Still, there was good reason to believe that some resistance to allocating funds or attention or newsprint to the onset of AIDS was because of homophobia. The exhibition also points out, “Medical and public health professionals at the New York City Department of Health were among the first to detect the AIDS infections, yet the city was slow to respond to the crisis.” It thus tends to side with Mr. Kramer, the activist and writer who, among others, blamed Mayor Edward I. Koch for not doing enough in the early years.
It would have been helpful, though, if the exhibition led viewers to better understand the level of uncertainty and ignorance about what was happening. Public policy proposals — requiring blood banks, say, to screen donors, or posting warnings in gay bathhouses (or closing them) — were challenged by blood banks and gay leaders because at the time suspicion exceeded proof about the disease’s transmission. And suspicion seemed a recurring sensation among all drawn into this tragedy, not least among the dying.

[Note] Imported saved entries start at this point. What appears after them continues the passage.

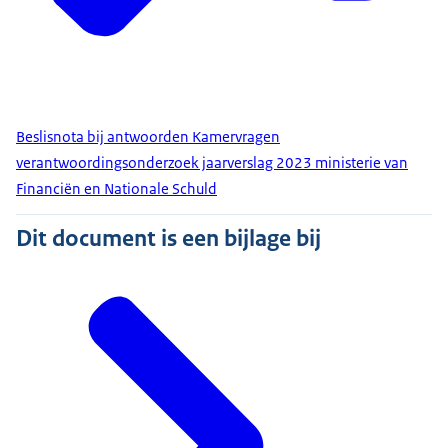
Beslisnota bij antwoorden Kamervragen
verantwoordingsonderzoek jaarverslag 2023 ministerie van
Financiën en Nationale Schuld
Dit document is een bijlage bij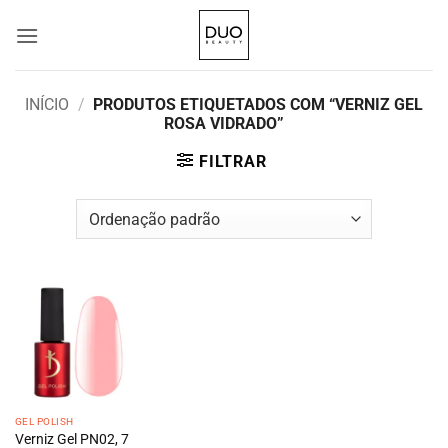
Skip
to
content
INÍCIO
/
PRODUTOS ETIQUETADOS COM “VERNIZ GEL
ROSA VIDRADO”
FILTRAR
GEL POLISH
Verniz Gel PN02, 7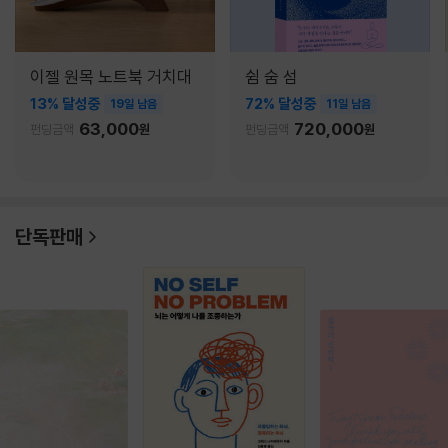
이젤 원목 노트북 거치대
쉼 숨 섬
13% 달성중
72% 달성중
19일 남음
11일 남음
63,000
720,000
펀딩금액
원
펀딩금액
원
단독판매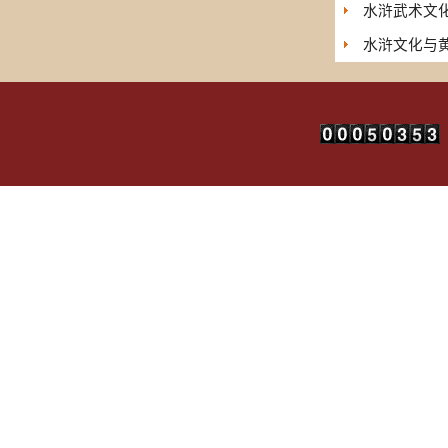
水浒武术文
水浒文化与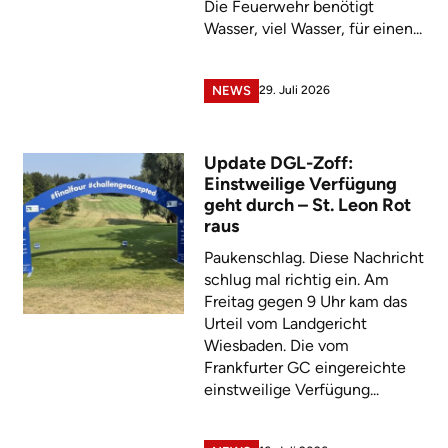
Die Feuerwehr benötigt
Wasser, viel Wasser, für einen...
29. Juli 2026
NEWS
Update DGL-Zoff:
Einstweilige Verfügung
geht durch – St. Leon Rot
raus
Paukenschlag. Diese Nachricht
schlug mal richtig ein. Am
Freitag gegen 9 Uhr kam das
Urteil vom Landgericht
Wiesbaden. Die vom
Frankfurter GC eingereichte
einstweilige Verfügung...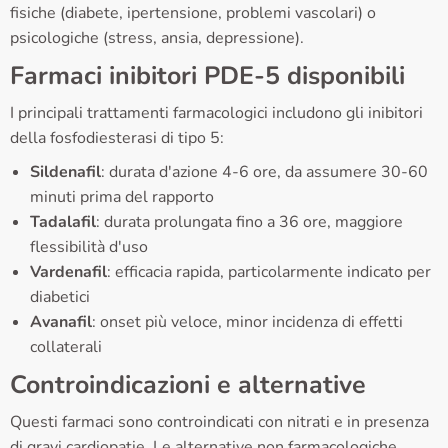
fisiche (diabete, ipertensione, problemi vascolari) o
psicologiche (stress, ansia, depressione).
Farmaci inibitori PDE-5 disponibili
I principali trattamenti farmacologici includono gli inibitori
della fosfodiesterasi di tipo 5:
Sildenafil
: durata d'azione 4-6 ore, da assumere 30-60
minuti prima del rapporto
Tadalafil
: durata prolungata fino a 36 ore, maggiore
flessibilità d'uso
Vardenafil
: efficacia rapida, particolarmente indicato per
diabetici
Avanafil
: onset più veloce, minor incidenza di effetti
collaterali
Controindicazioni e alternative
Questi farmaci sono controindicati con nitrati e in presenza
di gravi cardiopatie. Le alternative non farmacologiche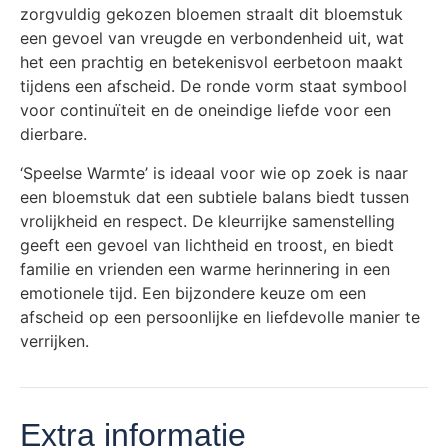
zorgvuldig gekozen bloemen straalt dit bloemstuk
een gevoel van vreugde en verbondenheid uit, wat
het een prachtig en betekenisvol eerbetoon maakt
tijdens een afscheid. De ronde vorm staat symbool
voor continuïteit en de oneindige liefde voor een
dierbare.
‘Speelse Warmte’ is ideaal voor wie op zoek is naar
een bloemstuk dat een subtiele balans biedt tussen
vrolijkheid en respect. De kleurrijke samenstelling
geeft een gevoel van lichtheid en troost, en biedt
familie en vrienden een warme herinnering in een
emotionele tijd. Een bijzondere keuze om een
afscheid op een persoonlijke en liefdevolle manier te
verrijken.
Extra informatie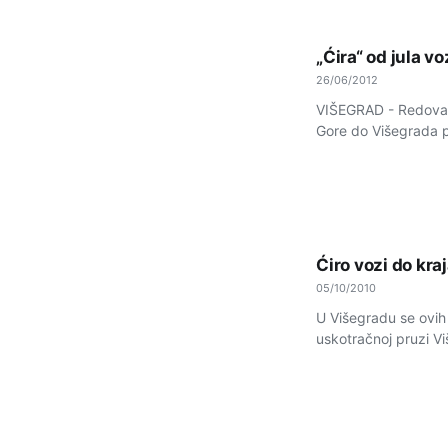
„Ćira“ od jula v
26/06/2012
VIŠEGRAD - Redovan
Gore do Višegrada po
Ćiro vozi do kra
05/10/2010
U Višegradu se ovih
uskotračnoj pruzi Vi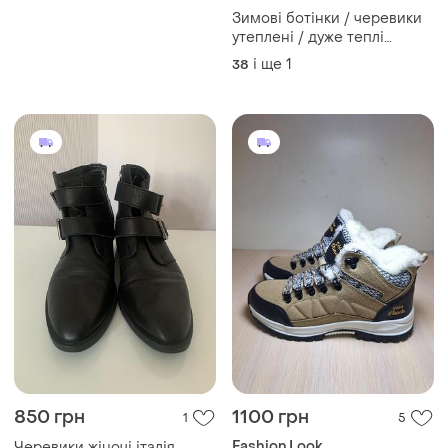
Зимові ботінки / черевики
утеплені / дуже теплі
чоботи в бежевому кольорі
і ще
1
38
850 грн
1100 грн
1
5
Fashion Look
Черевики жіночі італія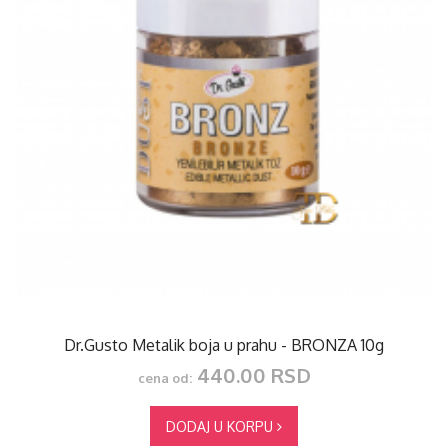
Dr.Gusto Metalik boja u prahu - BRONZA 10g
440.00 RSD
cena od:
DODAJ U KORPU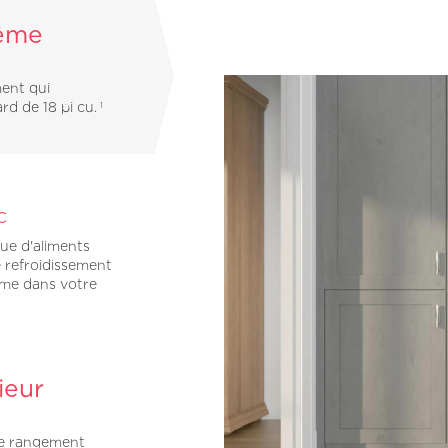
même
ment qui
rd de 18 pi cu.
1
C
vue d'aliments
e refroidissement
rme dans votre
ieur
de rangement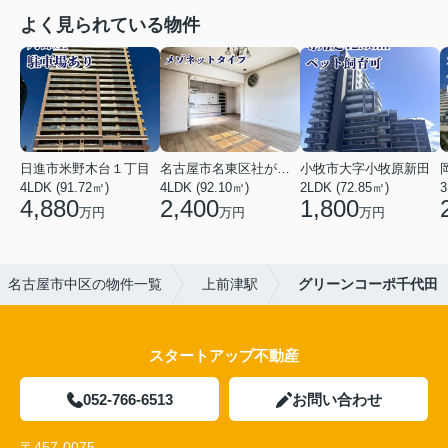
よく見られている物件
日進市米野木台１丁目
名古屋市名東区社が丘３丁目
小牧市大字小牧原新田
4LDK (91.72㎡)
4LDK (92.10㎡)
2LDK (72.85㎡)
3
4,880
2,400
1,800
万円
万円
万円
名古屋市中区の物件一覧
上前津駅
グリーンコーポ千代田
スタートアップ不動産
052-766-6513
お問い合わせ
〒457-0075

So much has been written about AIDS that it would have also have been helpful, despite the exhibition’s title, to step back from the hysteria and desperation of those early years. How did reactions to AIDS compare with other epidemics in history, which have always been associated with alien social intrusions: Jews with the Black Death, immigrants with influenza?
And more too might have been included in an epilogue: perhaps something about recent signs of a possible cure; or some inkling of the enormous impact of drugs in the mid-’90s that are holding the virus in check; or some discussion about the current world pandemic, with tens of millions infected.
But despite its limitations, the exhibition brings to life a period when AIDS began to infect not just the body but the body politic. And it ends with the death of Rock Hudson on Oct. 2, 1985, when “knowledge of the epidemic moved from the margins of society to a wider world.” By the end of that year 3,766 New Yorkers had died of AIDS, just a bit more, we learn, than the number of new infections diagnosed in the city in 2010.